Die Belege dafür, dass Plastikmüll die Ökosysteme bedroht und den Meeresbewohnern Schaden zufügen kann, liegen zahlreich vor. Für Delfine und Wale bestehen gleich mehrere Gefahren: Oft werden Plastiktüten und ähnliche Gegenstände mit Beutetieren verwechselt, was die Verstopfung der Mägen und nicht selten den Hungertod zur Folge hat. Zudem töten Geisternetze Delfine, Wale und eine Vielzahl anderer Meeresbewohner.

Mit Blick auf die Eindämmung des Problems ist es daher von entscheidender Bedeutung zu untersuchen, aus welchen Quellen der Müll stammt und auf welchen Wegen er sich verteilt. Eine kürzlich veröffentlichte Studie zu den Quellen und der Verbreitung von Makroplastik in der südlichen Nordsee zeigt auf, dass über 97 Prozent aller identifizierten Abfälle aus Kunststoff bestehen. Weiterhin bestätigt die Studie Ergebnisse früherer Untersuchungen, welche die Fischerei als Hauptquelle für Abfall in der Nordseeregion identifiziert haben [18]. Ein weiteres Problem stellen Schiffsunglücke und deren Folgen dar.

Containerschiffrouten im Mai 2021
Grafik: Science direct 

Die massive wirtschaftliche Nutzung der Nordsee durch Containerschiffe (Lesetipp: Schiffskollisionen – Gefahr für Delfine und Wale) hat nicht nur Auswirkungen für den Unterwasserlärm. Von 1917 bis 2021 ereigneten sich 39 Prozent der weltweit gemeldeten Fracht- bzw. Containerverluste in bzw. nahe der Nordsee. Hierbei muss berücksichtigt werden, dass während des Ersten und Zweiten Weltkriegs zahlreiche Schiffe mit ihrer Fracht versenkt worden sind. Die Verluste – ab den 1950er Jahren begann die Massenproduktion von Plastik – ziehen eine immense Kunststoffbelastung für das Ökosystem nach sich. Zur Verdeutlichung: Im Januar 2019 verlor ein Schiff 342 Container, wobei ca. 3257 Tonnen Ladung in die Nordsee gelangten. Experten nehmen an, dass ca. 25 Prozent der verlorenen Ladung dauerhaft in der Nordsee verblieben sind [19].

Zur Situation in der Ostsee: Sie ist eines der größten Binnenmeere der Welt und besteht überwiegend aus sauerstoffarmem Brackwasser. Das hat in diesen Gebieten einen Rückgang der Biodiversität zur Folge. Im Südwesten weist die Ostsee recht sauerstoffreiches Wasser auf, was mit einer hohen Artenvielfalt verbunden ist.
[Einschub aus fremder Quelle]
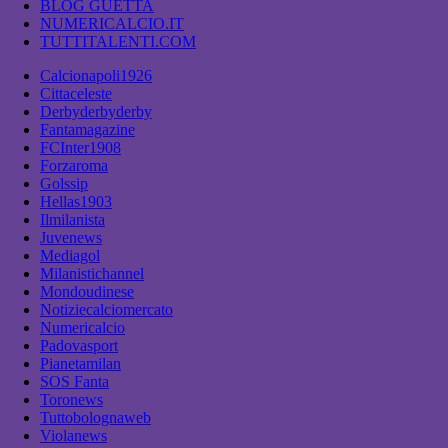
BLOG GUETTA
NUMERICALCIO.IT
TUTTITALENTI.COM
Calcionapoli1926
Cittaceleste
Derbyderbyderby
Fantamagazine
FCInter1908
Forzaroma
Golssip
Hellas1903
Ilmilanista
Juvenews
Mediagol
Milanistichannel
Mondoudinese
Notiziecalciomercato
Numericalcio
Padovasport
Pianetamilan
SOS Fanta
Toronews
Tuttobolognaweb
Violanews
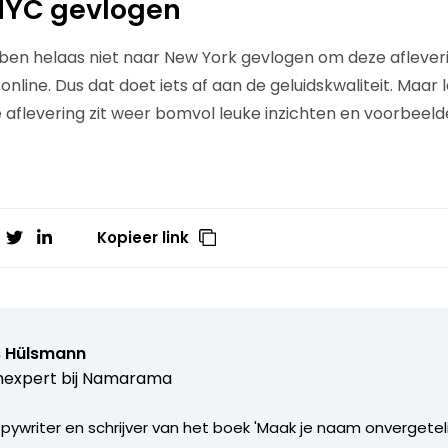
 NYC gevlogen
k ben helaas niet naar New York gevlogen om deze afleve
nline. Dus dat doet iets af aan de geluidskwaliteit. Maar la
aflevering zit weer bomvol leuke inzichten en voorbeeld
Kopieer link
s Hülsmann
expert bij
Namarama
ywriter en schrijver van het boek 'Maak je naam onvergetelij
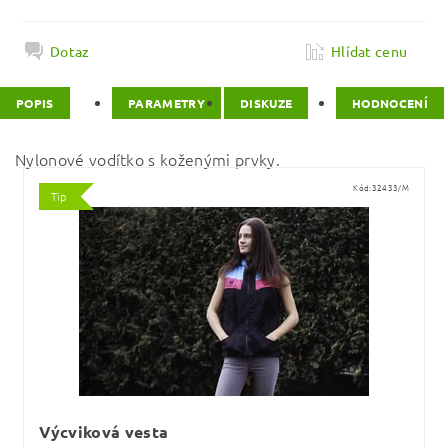
Dotaz
Hlídat cenu
POPIS
PARAMETRY
DISKUZE
HODNOCENÍ
Nylonové vodítko s koženými prvky.
Kód:
32433/M
Tip
Výcviková vesta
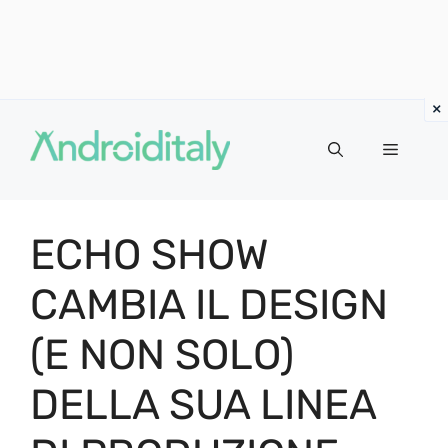
Vai
al
MENU
contenuto
ECHO SHOW
CAMBIA IL DESIGN
(E NON SOLO)
DELLA SUA LINEA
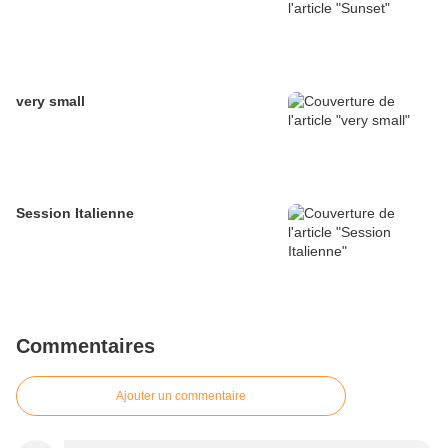
very small
Session Italienne
Commentaires
Ajouter un commentaire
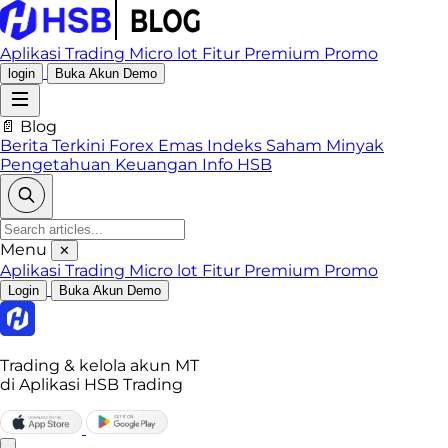
Aplikasi Trading
Micro lot
Fitur Premium
Promo
login
Buka Akun Demo
📄 Blog
Berita Terkini
Forex
Emas
Indeks
Saham
Minyak
Pengetahuan Keuangan
Info HSB
Menu
✕
Aplikasi Trading
Micro lot
Fitur Premium
Promo
Login
Buka Akun Demo
Trading & kelola akun MT
di Aplikasi HSB Trading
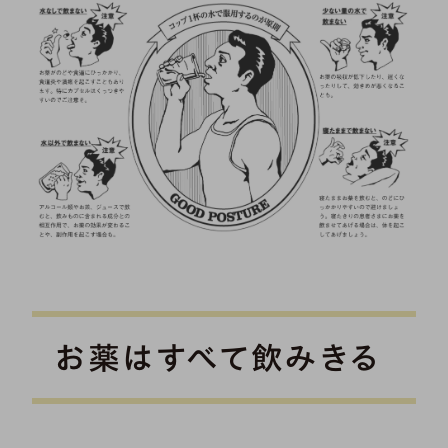
お薬はすべて飲みきる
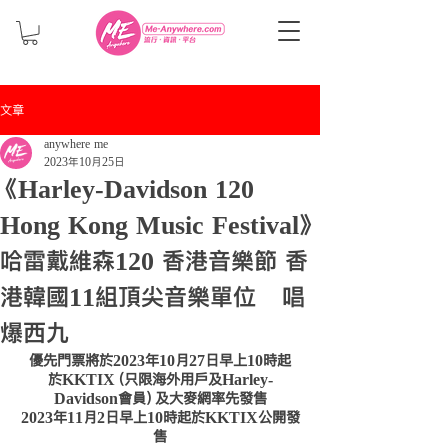
文章
anywhere me
2023年10月25日
《Harley-Davidson 120
Hong Kong Music Festival》
哈雷戴維森120 香港音樂節 香
港韓國11組頂尖音樂單位 唱
爆西九
優先門票將於2023年10月27日早上10時起
於KKTIX（只限海外用戶及Harley-
Davidson會員）及大麥網率先發售
2023年11月2日早上10時起於KKTIX公開發
售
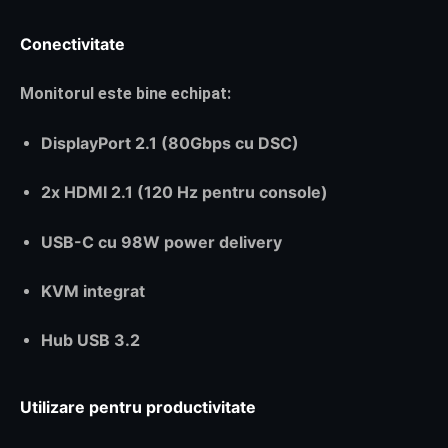
Conectivitate
Monitorul este bine echipat:
DisplayPort 2.1 (80Gbps cu DSC)
2x HDMI 2.1 (120 Hz pentru console)
USB-C cu 98W power delivery
KVM integrat
Hub USB 3.2
Utilizare pentru productivitate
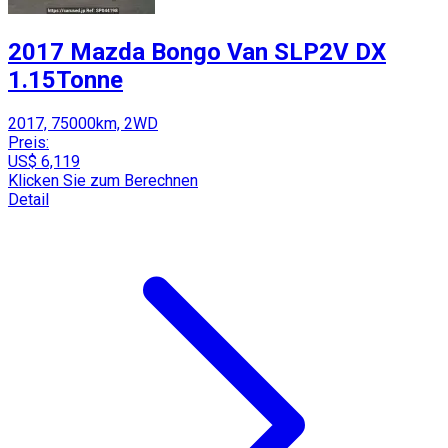
2017 Mazda Bongo Van SLP2V DX
1.15Tonne
2017, 75000km, 2WD
Preis:
US$ 6,119
Klicken Sie zum Berechnen
Detail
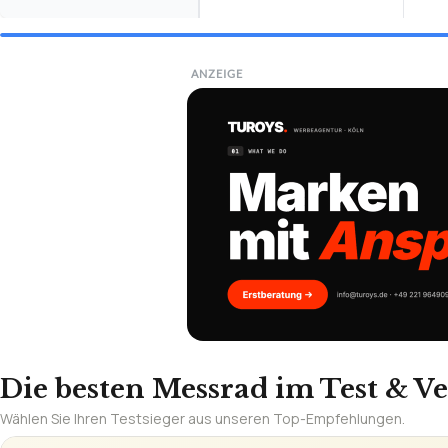
ANZEIGE
Die besten Messrad im Test & Ve
Wählen Sie Ihren Testsieger aus unseren Top-Empfehlungen.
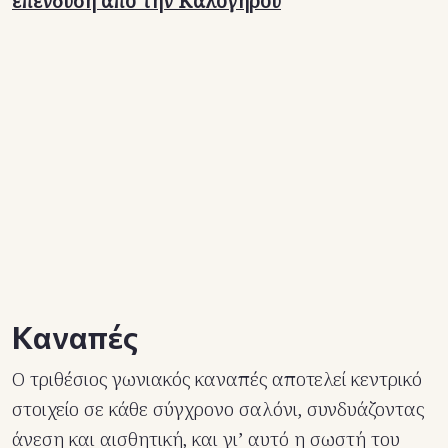
επένδυση από την Καλογήρου
Καναπές
Ο τριθέσιος γωνιακός καναπές αποτελεί κεντρικό
στοιχείο σε κάθε σύγχρονο σαλόνι, συνδυάζοντας
άνεση και αισθητική, και γι’ αυτό η σωστή του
Forscher gehen davon aus, dass 70-80 Prozent der Müllbelastung vom Land kommen und ca. 20-30 Prozent von verlorenen bzw. weggeworfenen Fanggeräten [20].
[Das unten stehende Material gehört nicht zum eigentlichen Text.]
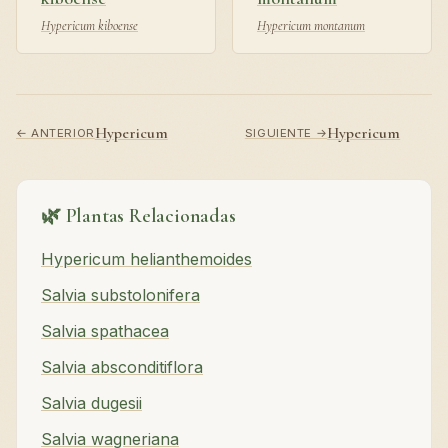
Hypericum kiboense
Hypericum montanum
Hypericum
Hypericum
← ANTERIOR
SIGUIENTE →
🌿 Plantas Relacionadas
Hypericum helianthemoides
Salvia substolonifera
Salvia spathacea
Salvia absconditiflora
Salvia dugesii
Salvia wagneriana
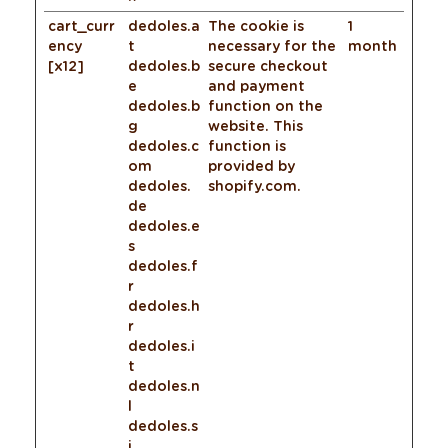
cart_curr
dedoles.a
The cookie is
1
ency
t
necessary for the
month
[x12]
dedoles.b
secure checkout
e
and payment
dedoles.b
function on the
g
website. This
dedoles.c
function is
om
provided by
dedoles.
shopify.com.
de
dedoles.e
s
dedoles.f
r
dedoles.h
r
dedoles.i
t
dedoles.n
l
dedoles.s
i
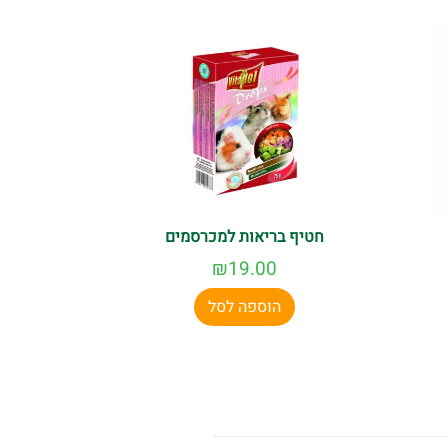
חטיף בריאות למכרסמים
₪
19.00
הוספה לסל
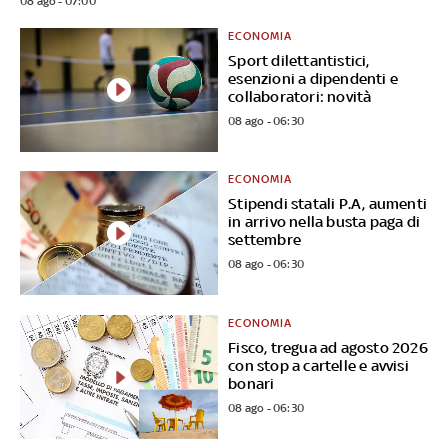
08 ago - 07:00
ECONOMIA
Sport dilettantistici,
esenzioni a dipendenti e
collaboratori: novità
08 ago - 06:30
ECONOMIA
Stipendi statali P.A, aumenti
in arrivo nella busta paga di
settembre
08 ago - 06:30
ECONOMIA
Fisco, tregua ad agosto 2026
con stop a cartelle e avvisi
bonari
08 ago - 06:30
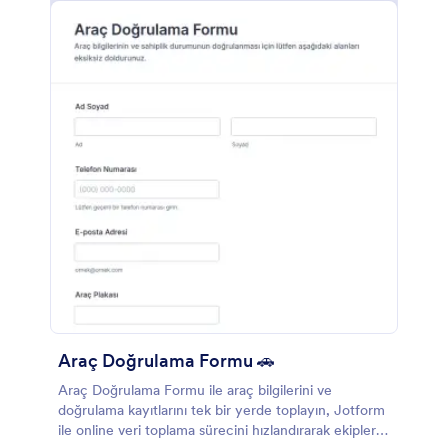
Araç Doğrulama Formu 🚗
Araç Doğrulama Formu ile araç bilgilerini ve
doğrulama kayıtlarını tek bir yerde toplayın, Jotform
ile online veri toplama sürecini hızlandırarak ekiplerin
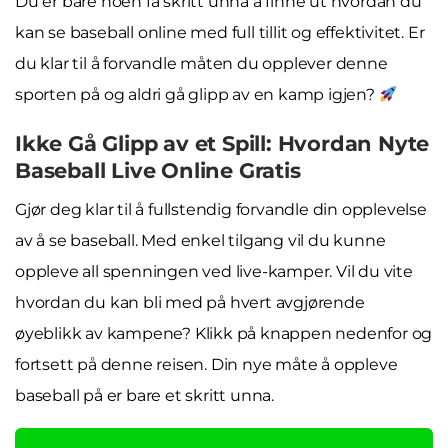
Du er bare noen få skritt unna å finne ut hvordan du
kan se baseball online med full tillit og effektivitet. Er
du klar til å forvandle måten du opplever denne
sporten på og aldri gå glipp av en kamp igjen?
Ikke Gå Glipp av et Spill: Hvordan Nyte
Baseball Live Online Gratis
Gjør deg klar til å fullstendig forvandle din opplevelse
av å se baseball. Med enkel tilgang vil du kunne
oppleve all spenningen ved live-kamper. Vil du vite
hvordan du kan bli med på hvert avgjørende
øyeblikk av kampene? Klikk på knappen nedenfor og
fortsett på denne reisen. Din nye måte å oppleve
baseball på er bare et skritt unna.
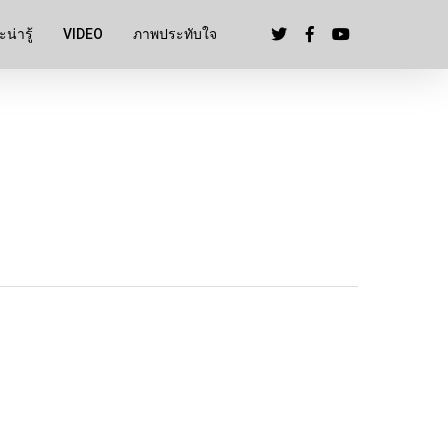
น่ารู้
VIDEO
ภาพประทับใจ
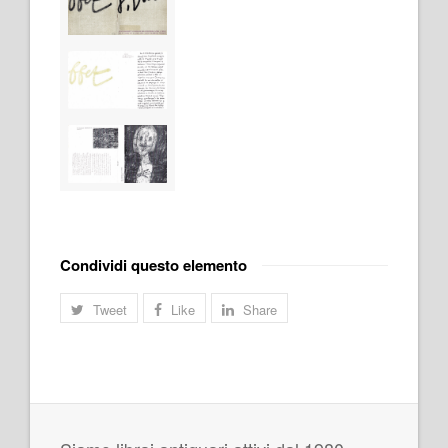
Condividi questo elemento
Tweet
Like
Share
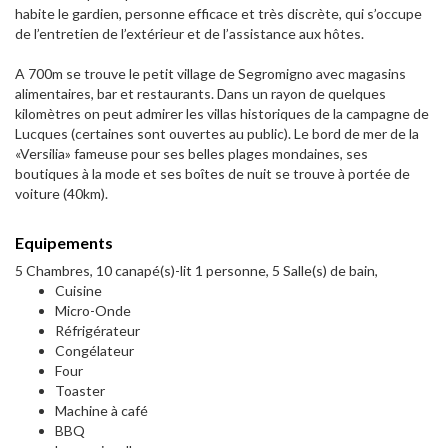
habite le gardien, personne efficace et très discrète, qui s’occupe
de l’entretien de l’extérieur et de l’assistance aux hôtes.
A 700m se trouve le petit village de Segromigno avec magasins
alimentaires, bar et restaurants. Dans un rayon de quelques
kilomètres on peut admirer les villas historiques de la campagne de
Lucques (certaines sont ouvertes au public). Le bord de mer de la
«Versilia» fameuse pour ses belles plages mondaines, ses
boutiques à la mode et ses boîtes de nuit se trouve à portée de
voiture (40km).
Equipements
5 Chambres, 10 canapé(s)-lit 1 personne, 5 Salle(s) de bain,
Cuisine
Micro-Onde
Réfrigérateur
Congélateur
Four
Toaster
Machine à café
BBQ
In der linken Abbildung sind über rote Punkte die größten Flussquellen für den Eintrag von Makroplastik in die Ostsee dargestellt. Der Durchmesser ist entsprechend des jährlichen Zustromes skaliert. Beispielsweise kommen über die Oder (dicker Punkt unten links) jährlich 67 Tonnen Makroplastik in die Ostsee. Die blauen Pfeile zeigen die gemittelte Oberflächenzirkulation an.
Die rechte Abbildung stellt eine Momentaufnahme der Makroplastikverteilung im Februar 2012 dar.
Grafiken: Journal Pone

Interessant ist die Tatsache, dass die räumliche Verteilung von Makroplastik in der Ostsee in Abhängigkeit von Strömungen und Winden stark schwankt, was die Prognose vor allem für sensible Ökosysteme und Schutzgebiete kaum vorhersehbar macht. Überträgt man diese Erkenntnisse auch auf die Nordsee wird umso deutlicher, wie entscheidend es ist, bei den Ursachen anzusetzen und die Quellen für den Eintrag von Kunststoffen deutlich zu reduzieren.
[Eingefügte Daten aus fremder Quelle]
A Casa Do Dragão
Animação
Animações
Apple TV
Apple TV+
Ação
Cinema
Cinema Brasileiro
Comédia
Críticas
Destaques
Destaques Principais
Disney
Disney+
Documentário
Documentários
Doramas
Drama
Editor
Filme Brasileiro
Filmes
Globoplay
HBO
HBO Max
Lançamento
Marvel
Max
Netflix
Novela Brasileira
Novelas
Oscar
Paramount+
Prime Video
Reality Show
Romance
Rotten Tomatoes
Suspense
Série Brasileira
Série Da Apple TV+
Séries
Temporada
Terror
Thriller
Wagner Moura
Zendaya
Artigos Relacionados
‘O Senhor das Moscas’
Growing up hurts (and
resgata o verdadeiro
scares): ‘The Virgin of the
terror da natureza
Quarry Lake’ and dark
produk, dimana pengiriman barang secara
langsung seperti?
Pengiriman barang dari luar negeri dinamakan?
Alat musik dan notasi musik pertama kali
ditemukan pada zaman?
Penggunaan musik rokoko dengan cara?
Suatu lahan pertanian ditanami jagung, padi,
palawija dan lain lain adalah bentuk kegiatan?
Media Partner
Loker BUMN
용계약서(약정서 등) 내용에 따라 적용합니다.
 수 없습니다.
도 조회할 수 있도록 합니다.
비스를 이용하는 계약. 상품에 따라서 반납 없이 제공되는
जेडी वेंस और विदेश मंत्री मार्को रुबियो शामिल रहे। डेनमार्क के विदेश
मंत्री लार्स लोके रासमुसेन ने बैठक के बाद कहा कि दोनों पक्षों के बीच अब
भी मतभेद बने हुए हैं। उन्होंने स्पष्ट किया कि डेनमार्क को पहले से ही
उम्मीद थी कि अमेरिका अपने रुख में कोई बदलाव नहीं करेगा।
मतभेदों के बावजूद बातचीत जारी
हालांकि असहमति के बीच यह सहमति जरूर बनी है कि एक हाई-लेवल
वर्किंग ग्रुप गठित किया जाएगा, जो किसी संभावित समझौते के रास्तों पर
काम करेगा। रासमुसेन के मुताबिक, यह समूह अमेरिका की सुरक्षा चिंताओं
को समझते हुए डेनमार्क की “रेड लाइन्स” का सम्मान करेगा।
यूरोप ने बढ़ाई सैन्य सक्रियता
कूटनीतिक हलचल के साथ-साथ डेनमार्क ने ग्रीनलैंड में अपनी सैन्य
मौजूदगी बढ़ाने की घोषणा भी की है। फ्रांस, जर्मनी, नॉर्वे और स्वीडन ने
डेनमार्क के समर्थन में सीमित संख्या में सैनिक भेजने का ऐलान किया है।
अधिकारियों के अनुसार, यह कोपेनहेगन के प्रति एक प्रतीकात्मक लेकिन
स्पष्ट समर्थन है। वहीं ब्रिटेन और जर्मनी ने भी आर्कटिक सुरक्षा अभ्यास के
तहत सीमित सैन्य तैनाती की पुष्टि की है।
Mikroplastik „durchseucht“ die Meere und gefährdet die Ökosysteme

Doch nicht nur von Makroplastik geht eine Gefahr aus. Gleichzeitig findet eine Durchseuchung der Meere mit sogenanntem Mikroplastik (< 5 mm) statt. Dieser persistente Schadstoff ist in den Meeren mittlerweile allgegenwärtig. Ob in primärer Form, also kleinste Partikel, die z.B. für Kosmetikprodukte und Reinigungsmittel hergestellt werden, oder als sekundäres Mikroplastik, welches durch Zerfallsprozesse aus Makroplastik entsteht. In die Meere gelangen die nur wenige Millimeter großen Partikel im Prinzip auf den gleichen Wegen wie das Makroplastik, wobei die Kontamination auch über die Atmosphäre bzw. die Luft erfolgen kann, wenn es sich beispielsweise um Reifenabrieb handelt. Aktuelle Forschungsergebnisse zeigen: Sogar in weit abgelegenen Gebieten der Erde enthält die Meeresluft Mikroplastik [21].

In Nord- und Ostsee wie auch prinzipiell in allen Meeren ist Mikroplastik zu einem großen Umweltproblem geworden [22]. Man findet es überall, in der gesamten Wassersäule, den Sedimenten, an der Küste oder in den Hafenbecken. Die Ergebnisse einer Studie, die über ein Zeitfenster von 30 Jahren die Mikroplastikbelastung von Miesmuscheln untersuchte, zeigt sich folgende Entwicklung: Für die Nordsee stellen die Forscher:innen einen Anstieg von den 1980er Jahren bis in die 2000er Jahre fest. In der Ostsee wurden konstant höhere Werte ermittelt, die etwa auf dem Niveau der Nordsee in den 2000er Jahren liegen [23]. Aufgrund der langsamen Zersetzungsprozesse und der nach wie vor immensen Bedeutung von Kunststoffen für die modernen Gesellschaften, ist davon auszugehen, dass die Belastungskurve nach wie vor nach oben zeigt.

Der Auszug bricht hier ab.